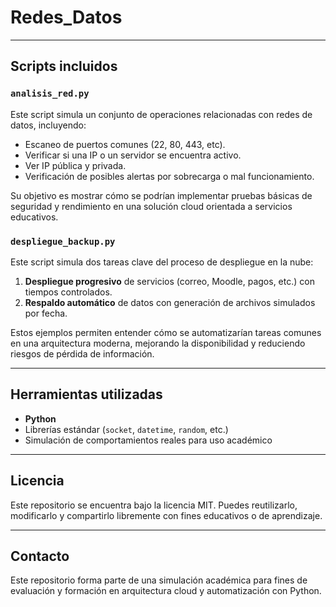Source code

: # Redes_Datos


---

## Scripts incluidos

### `analisis_red.py`

Este script simula un conjunto de operaciones relacionadas con redes de datos, incluyendo:

- Escaneo de puertos comunes (22, 80, 443, etc).
- Verificar si una IP o un servidor se encuentra activo.
- Ver IP pública y privada.
- Verificación de posibles alertas por sobrecarga o mal funcionamiento.

  
Su objetivo es mostrar cómo se podrían implementar pruebas básicas de seguridad y rendimiento en una solución cloud orientada a servicios educativos.

### `despliegue_backup.py`

Este script simula dos tareas clave del proceso de despliegue en la nube:

1. **Despliegue progresivo** de servicios (correo, Moodle, pagos, etc.) con tiempos controlados.
2. **Respaldo automático** de datos con generación de archivos simulados por fecha.

Estos ejemplos permiten entender cómo se automatizarían tareas comunes en una arquitectura moderna, mejorando la disponibilidad y reduciendo riesgos de pérdida de información.

---

## Herramientas utilizadas

- **Python**
- Librerías estándar (`socket`, `datetime`, `random`, etc.)
- Simulación de comportamientos reales para uso académico

---

## Licencia

Este repositorio se encuentra bajo la licencia MIT. Puedes reutilizarlo, modificarlo y compartirlo libremente con fines educativos o de aprendizaje.

---

## Contacto

Este repositorio forma parte de una simulación académica para fines de evaluación y formación en arquitectura cloud y automatización con Python.

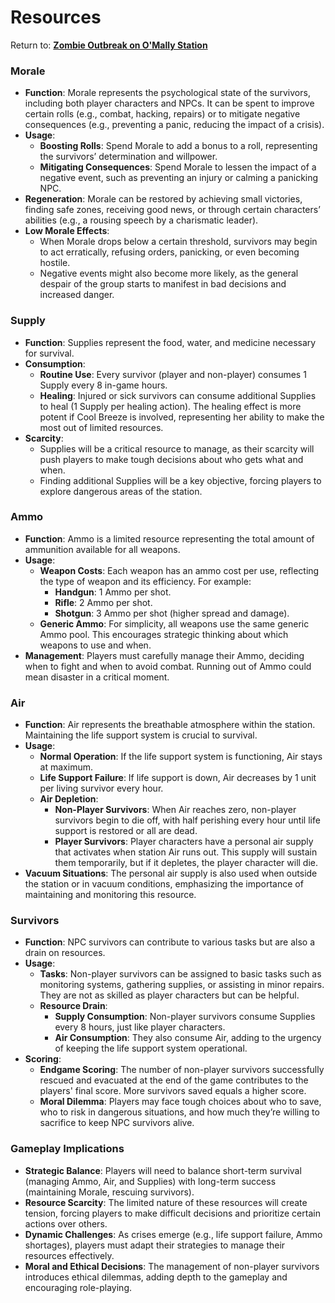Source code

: # Resources

Return to: [**Zombie Outbreak on O'Mally Station**](ZombieOutbreakOnOMallyStation.md)

### **Morale**

- **Function**: Morale represents the psychological state of the survivors, including both player characters and NPCs. It can be spent to improve certain rolls (e.g., combat, hacking, repairs) or to mitigate negative consequences (e.g., preventing a panic, reducing the impact of a crisis).
- **Usage**:
    - **Boosting Rolls**: Spend Morale to add a bonus to a roll, representing the survivors’ determination and willpower.
    - **Mitigating Consequences**: Spend Morale to lessen the impact of a negative event, such as preventing an injury or calming a panicking NPC.
- **Regeneration**: Morale can be restored by achieving small victories, finding safe zones, receiving good news, or through certain characters’ abilities (e.g., a rousing speech by a charismatic leader).
- **Low Morale Effects**:
    - When Morale drops below a certain threshold, survivors may begin to act erratically, refusing orders, panicking, or even becoming hostile.
    - Negative events might also become more likely, as the general despair of the group starts to manifest in bad decisions and increased danger.

### **Supply**

- **Function**: Supplies represent the food, water, and medicine necessary for survival.
- **Consumption**:
    - **Routine Use**: Every survivor (player and non-player) consumes 1 Supply every 8 in-game hours.
    - **Healing**: Injured or sick survivors can consume additional Supplies to heal (1 Supply per healing action). The healing effect is more potent if Cool Breeze is involved, representing her ability to make the most out of limited resources.
- **Scarcity**:
    - Supplies will be a critical resource to manage, as their scarcity will push players to make tough decisions about who gets what and when.
    - Finding additional Supplies will be a key objective, forcing players to explore dangerous areas of the station.

### **Ammo**

- **Function**: Ammo is a limited resource representing the total amount of ammunition available for all weapons.
- **Usage**:
    - **Weapon Costs**: Each weapon has an ammo cost per use, reflecting the type of weapon and its efficiency. For example:
        - **Handgun**: 1 Ammo per shot.
        - **Rifle**: 2 Ammo per shot.
        - **Shotgun**: 3 Ammo per shot (higher spread and damage).
    - **Generic Ammo**: For simplicity, all weapons use the same generic Ammo pool. This encourages strategic thinking about which weapons to use and when.
- **Management**: Players must carefully manage their Ammo, deciding when to fight and when to avoid combat. Running out of Ammo could mean disaster in a critical moment.

### **Air**

- **Function**: Air represents the breathable atmosphere within the station. Maintaining the life support system is crucial to survival.
- **Usage**:
    - **Normal Operation**: If the life support system is functioning, Air stays at maximum.
    - **Life Support Failure**: If life support is down, Air decreases by 1 unit per living survivor every hour.
    - **Air Depletion**:
        - **Non-Player Survivors**: When Air reaches zero, non-player survivors begin to die off, with half perishing every hour until life support is restored or all are dead.
        - **Player Survivors**: Player characters have a personal air supply that activates when station Air runs out. This supply will sustain them temporarily, but if it depletes, the player character will die.
- **Vacuum Situations**: The personal air supply is also used when outside the station or in vacuum conditions, emphasizing the importance of maintaining and monitoring this resource.

### **Survivors**

- **Function**: NPC survivors can contribute to various tasks but are also a drain on resources.
- **Usage**:
    - **Tasks**: Non-player survivors can be assigned to basic tasks such as monitoring systems, gathering supplies, or assisting in minor repairs. They are not as skilled as player characters but can be helpful.
    - **Resource Drain**:
        - **Supply Consumption**: Non-player survivors consume Supplies every 8 hours, just like player characters.
        - **Air Consumption**: They also consume Air, adding to the urgency of keeping the life support system operational.
- **Scoring**:
    - **Endgame Scoring**: The number of non-player survivors successfully rescued and evacuated at the end of the game contributes to the players' final score. More survivors saved equals a higher score.
    - **Moral Dilemma**: Players may face tough choices about who to save, who to risk in dangerous situations, and how much they’re willing to sacrifice to keep NPC survivors alive.

### **Gameplay Implications**

- **Strategic Balance**: Players will need to balance short-term survival (managing Ammo, Air, and Supplies) with long-term success (maintaining Morale, rescuing survivors).
- **Resource Scarcity**: The limited nature of these resources will create tension, forcing players to make difficult decisions and prioritize certain actions over others.
- **Dynamic Challenges**: As crises emerge (e.g., life support failure, Ammo shortages), players must adapt their strategies to manage their resources effectively.
- **Moral and Ethical Decisions**: The management of non-player survivors introduces ethical dilemmas, adding depth to the gameplay and encouraging role-playing.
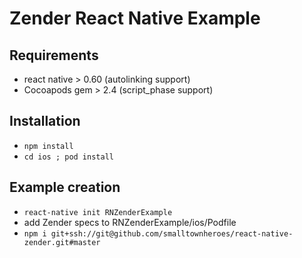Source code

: # Zender React Native Example

## Requirements
- react native > 0.60 (autolinking support)
- Cocoapods gem > 2.4 (script_phase support)

## Installation
- `npm install`
- `cd ios ; pod install` 

## Example creation
- `react-native init RNZenderExample`
- add Zender specs to RNZenderExample/ios/Podfile
- `npm i git+ssh://git@github.com/smalltownheroes/react-native-zender.git#master`

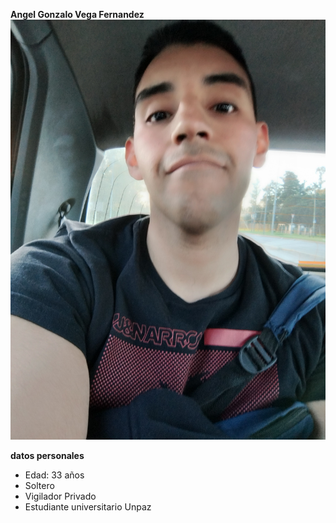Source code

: **Angel Gonzalo Vega Fernandez**
![estaSoyYo](./img/yo.jpg)

**datos personales**

* Edad: 33 años
* Soltero
* Vigilador Privado
* Estudiante universitario Unpaz


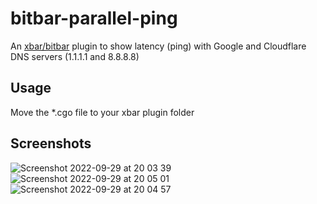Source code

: # bitbar-parallel-ping

An [xbar/bitbar](https://github.com/matryer/xbar) plugin to show latency (ping) with Google and Cloudflare DNS servers (1.1.1.1 and 8.8.8.8)

## Usage
Move the *.cgo file to your xbar plugin folder

## Screenshots

![Screenshot 2022-09-29 at 20 03 39](https://user-images.githubusercontent.com/13778440/193060273-7b604731-1661-4ddc-9d8a-f11298c18492.png)
![Screenshot 2022-09-29 at 20 05 01](https://user-images.githubusercontent.com/13778440/193060967-90ee94ce-9b7c-41bc-857e-6c0c4fa23f70.png)
![Screenshot 2022-09-29 at 20 04 57](https://user-images.githubusercontent.com/13778440/193060973-20beb959-508e-4ef5-8045-585694c0a23f.png)
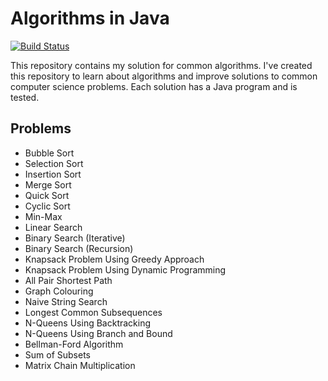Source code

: # Algorithms in Java

[![Build Status](https://travis-ci.org/joemccann/dillinger.svg?branch=master)](https://travis-ci.org/joemccann/dillinger)

This repository contains my solution for common algorithms. I've created this repository to learn about algorithms and improve solutions to common computer science problems. Each solution has a Java program and is tested. 

## Problems

- Bubble Sort
- Selection Sort
- Insertion Sort
- Merge Sort
- Quick Sort
- Cyclic Sort
- Min-Max 
- Linear Search 
- Binary Search (Iterative)
- Binary Search (Recursion)
- Knapsack Problem Using Greedy Approach
- Knapsack Problem Using Dynamic Programming
- All Pair Shortest Path
- Graph Colouring
- Naive String Search
- Longest Common Subsequences
- N-Queens Using Backtracking
- N-Queens Using Branch and Bound
- Bellman-Ford Algorithm
- Sum of Subsets
- Matrix Chain Multiplication








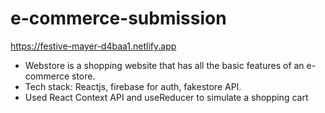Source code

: # e-commerce-submission
https://festive-mayer-d4baa1.netlify.app
- Webstore is a shopping website that has all the basic features of an
e-commerce store.
- Tech stack: Reactjs, firebase for auth, fakestore API.
- Used React Context API and useReducer to simulate a shopping
cart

──────────

* [REQUIREMENT] Please format the record lines between the one containing "An [xbar/bitbar](https://github.com/matryer/xbar) plugin" and the one containing "## Problems", inclusive, as a Markdown table with the columns Row and Line text. Skip blank lines and leave the pictures out.

* [REPLY]
| Row | Line text |
|---|---|
| 1 | An [xbar/bitbar](https://github.com/matryer/xbar) plugin to show latency (ping) with Google and Cloudflare DNS servers (1.1.1.1 and 8.8.8.8) |
| 2 | ## Usage |
| 3 | Move the *.cgo file to your xbar plugin folder |
| 4 | ## Screenshots |
| 5 | ![Screenshot 2022-09-29 at 20 03 39](https://user-images.githubusercontent.com/13778440/193060273-7b604731-1661-4ddc-9d8a-f11298c18492.png) |
| 6 | ![Screenshot 2022-09-29 at 20 05 01](https://user-images.githubusercontent.com/13778440/193060967-90ee94ce-9b7c-41bc-857e-6c0c4fa23f70.png) |
| 7 | ![Screenshot 2022-09-29 at 20 04 57](https://user-images.githubusercontent.com/13778440/193060973-20beb959-508e-4ef5-8045-585694c0a23f.png) |
| 8 | Source code |
| 9 | : # Algorithms in Java |
| 10 | [![Build Status](https://travis-ci.org/joemccann/dillinger.svg?branch=master)](https://travis-ci.org/joemccann/dillinger) |
| 11 | This repository contains my solution for common algorithms. I've created this repository to learn about algorithms and improve solutions to common computer science problems. Each solution has a Java program and is tested.  |
| 12 | ## Problems |